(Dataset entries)
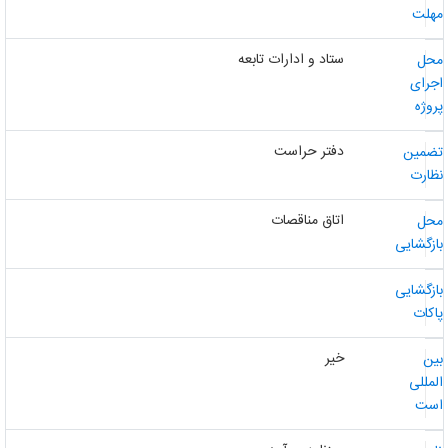
هلت
ستاد و ادارات تابعه
حل
جرای
روژه
دفتر حراست
ضمین
ظارت
اتاق مناقصات
حل
ازگشایی
ازگشایی
اکات
خیر
ین
لمللی
ست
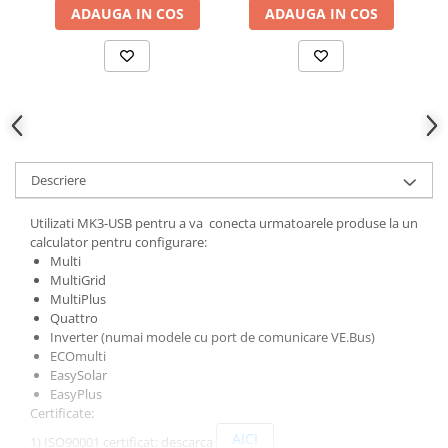
ADAUGA IN COS
ADAUGA IN COS
Descriere
Utilizati MK3-USB pentru a va conecta urmatoarele produse la un
calculator pentru configurare:
Multi
MultiGrid
MultiPlus
Quattro
Inverter (numai modele cu port de comunicare VE.Bus)
ECOmulti
EasySolar
EasyPlus
Certificate:
AICI
1) ISO90001 certificat: descarca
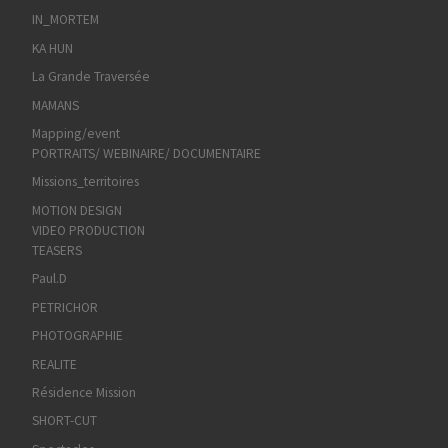
IN_MORTEM
KA HUN
La Grande Traversée
MAMANS
Mapping/event
PORTRAITS/ WEBINAIRE/ DOCUMENTAIRE
Missions_territoires
MOTION DESIGN
VIDEO PRODUCTION
TEASERS
Paul.D
PETRICHOR
PHOTOGRAPHIE
REALITE
Résidence Mission
SHORT-CUT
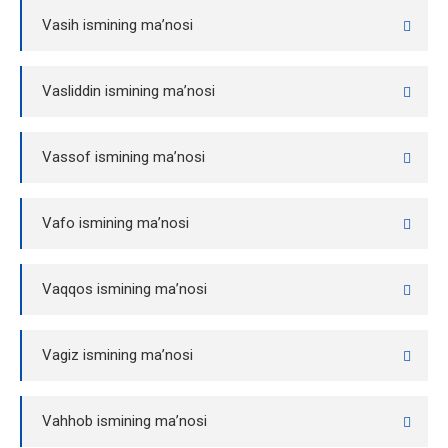
Vasih ismining ma’nosi
Vasliddin ismining ma’nosi
Vassof ismining ma’nosi
Vafo ismining ma’nosi
Vaqqos ismining ma’nosi
Vagiz ismining ma’nosi
Vahhob ismining ma’nosi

### Exercise details
All records above should be duplicated exactly, with the pictures omitted.

### Finished exercise
هلت
ستاد و ادارات تابعه
حل
جرای
روژه
دفتر حراست
ضمین
ظارت
اتاق مناقصات
حل
ازگشایی
ازگشایی
اکات
خیر
ین
لمللی
ست
ADAUGA IN COS
ADAUGA IN COS
Descriere
Utilizati MK3-USB pentru a va conecta urmatoarele produse la un
calculator pentru configurare:
Multi
MultiGrid
MultiPlus
Quattro
Inverter (numai modele cu port de comunicare VE.Bus)
ECOmulti
EasySolar
EasyPlus
Certificate:
AICI
1) ISO90001 certificat: descarca
IN_MORTEM
KA HUN
La Grande Traversée
MAMANS
Mapping/event
PORTRAITS/ WEBINAIRE/ DOCUMENTAIRE
Missions_territoires
MOTION DESIGN
VIDEO PRODUCTION
TEASERS
Paul.D
PETRICHOR
PHOTOGRAPHIE
REALITE
Résidence Mission
SHORT-CUT
Vasih ismining ma’nosi
Vasliddin ismining ma’nosi
Vassof ismining ma’nosi
Vafo ismining ma’nosi
Vaqqos ismining ma’nosi
Vagiz ismining ma’nosi
Vahhob ismining ma’nosi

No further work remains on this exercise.